The primary issues during filming are productions that fall behind schedule or departments that overspend their budgets, Milstein says. Films with significant amounts of action scenes or visual effects can also increase risk, Mangel notes. But unexpected risks to a movie’s progress can range from inclement weather to costs that had not been considered ahead of time.
Scrutiny remains intense throughout filming. Completion guarantors review the daily call sheets, which lay out each day’s production plan, as well as the previous day’s production report, which details the previous day’s progress. To determine whether the film is on budget, they review cost reports and conduct weekly cost report meetings with key members of the production team, including the accountant. Team members will also visit the set as needed.
Even one day’s overtime pay to film the scheduled scenes could be cause for concern, Mangel says. Bonding companies would want to determine if that was a one-time instance or potentially a continuing issue that could threaten the budget and schedule.

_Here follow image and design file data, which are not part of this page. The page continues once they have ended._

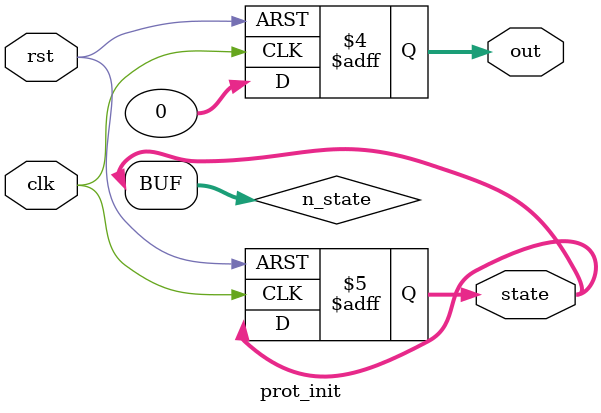
<source format=sv>
module prot_init(
    input clk,
    input rst,
    output reg [31:0] out,
    output reg [31:0] state
);
    reg[31:0] n_state;
    always @(state) begin
        n_state = state;
        $display("always out %0d n_state=%0d state=%0d", out, n_state, state);
    end
    always @(posedge clk, negedge rst) begin
        $display("clocked rst %0d out %0d n_state=%0d state=%0d", rst, out, n_state, state);
        if(~rst) begin
            state <= '0;
            out <= '0;
        end else begin
            // state <= '0;
            out <= '0;
            state <= n_state;
        end
    end
endmodule

</source>
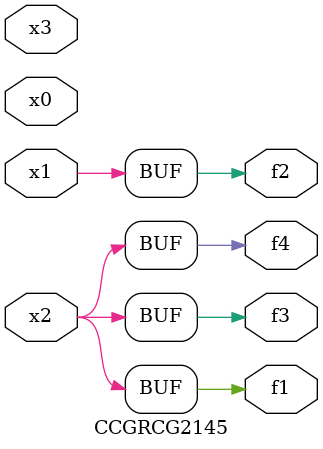
<source format=v>
module CCGRCG2145(
	input x0, x1, x2, x3,
	output f1, f2, f3, f4
);
	assign f1 = x2;
	assign f2 = x1;
	assign f3 = x2;
	assign f4 = x2;
endmodule

</source>
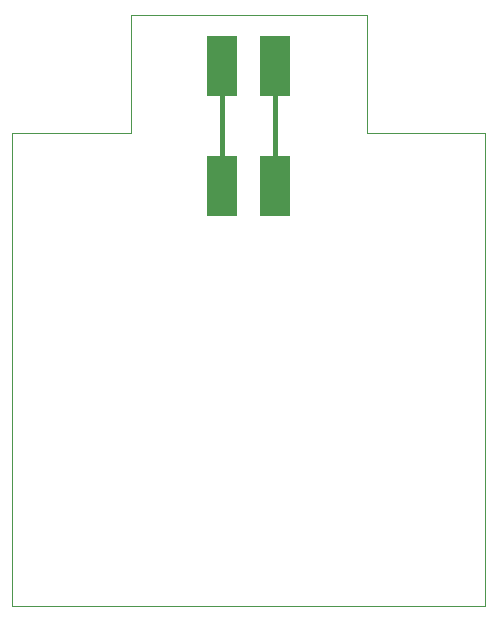
<source format=gbl>
G75*
%MOIN*%
%OFA0B0*%
%FSLAX24Y24*%
%IPPOS*%
%LPD*%
%AMOC8*
5,1,8,0,0,1.08239X$1,22.5*
%
%ADD10C,0.0039*%
%ADD11R,0.1000X0.2000*%
%ADD12C,0.0160*%
D10*
X001158Y000120D02*
X016906Y000120D01*
X016906Y015868D01*
X012969Y015868D01*
X012969Y019805D01*
X005095Y019805D01*
X005095Y015868D01*
X001158Y015868D01*
X001158Y000120D01*
D11*
X008158Y014120D03*
X009908Y014120D03*
X009908Y018120D03*
X008158Y018120D03*
D12*
X008158Y014120D01*
X009908Y014120D02*
X009908Y018120D01*
M02*

</source>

“We try to stay a week or two ahead of the production in terms of projecting where we think the show is going in various categories,” Milstein says. “Our job is to make sure the train stays on the tracks.”
By contract, the bonding company has significant control over the non-creative aspects of the production—meaning it can’t change the script but can demand that personnel be replaced or that the schedule be changed. Media Guarantors also controls the production financing, with an escrow account through which funds are distributed on a weekly basis. Taken together, those elements give the bonder what Milstein calls “a big stick.”
UniFi has similar “takeover rights,” Mangel says—the authority to assume control of aspects of a troubled film if it cannot come to terms with the production team on the necessary approach. That could range from providing more specific guidance to a director on a day’s filming to firing the director. “It’s rare, but it does happen.” Scenes that appear to be underbudgeted might be held for late in production to determine whether there is actually enough money to film them.
Pricing for completion bonds has been stable for a half-decade, Milstein says. However, clients might have to pay for extra coverage to film in regions that come with additional risks—for example, political instability or elevated danger of a natural catastrophe—before a guarantor will sign off on a bond.
Pricing generally comprises 2% to 3% of the film’s budget, Mangel adds. A higher budget means even a lower percentage will still cost more: for example, 3% of a $5 million film would generate pricing of $150,000, while 2% of a $30 million film would come out at $600,000.
Claims from financiers for failure to deliver a film on time or budget “are relatively infrequent and typically low to moderate in severity,” Comenos says. She cited a case in which a completion guarantee was bound a week before Brexit took effect in the United Kingdom. Suddenly, the price of lumber, gasoline, and other key material skyrocketed. Together, Media Guarantors and the production were able to reduce postproduction expenses and slice the claim size by 40%, she adds.
Bond companies will take all steps possible to ensure a film is delivered, including putting forward their own money in the form of “completion sums” intended to be recovered from proceeds for the film’s sale and distribution, Mangel says. A production would have to spend its entire budget—including a contingency set-aside usually of about 10% required by guarantors—before the bond company would provide any money to complete a film, according to Mangel.
“You have to be able to make your vision, but only with the resources that are available to you,” he says. “So that’s what we’re trying to accomplish. And I think for the most part, on every film, everybody’s pulling in the same direction. We all want the same thing.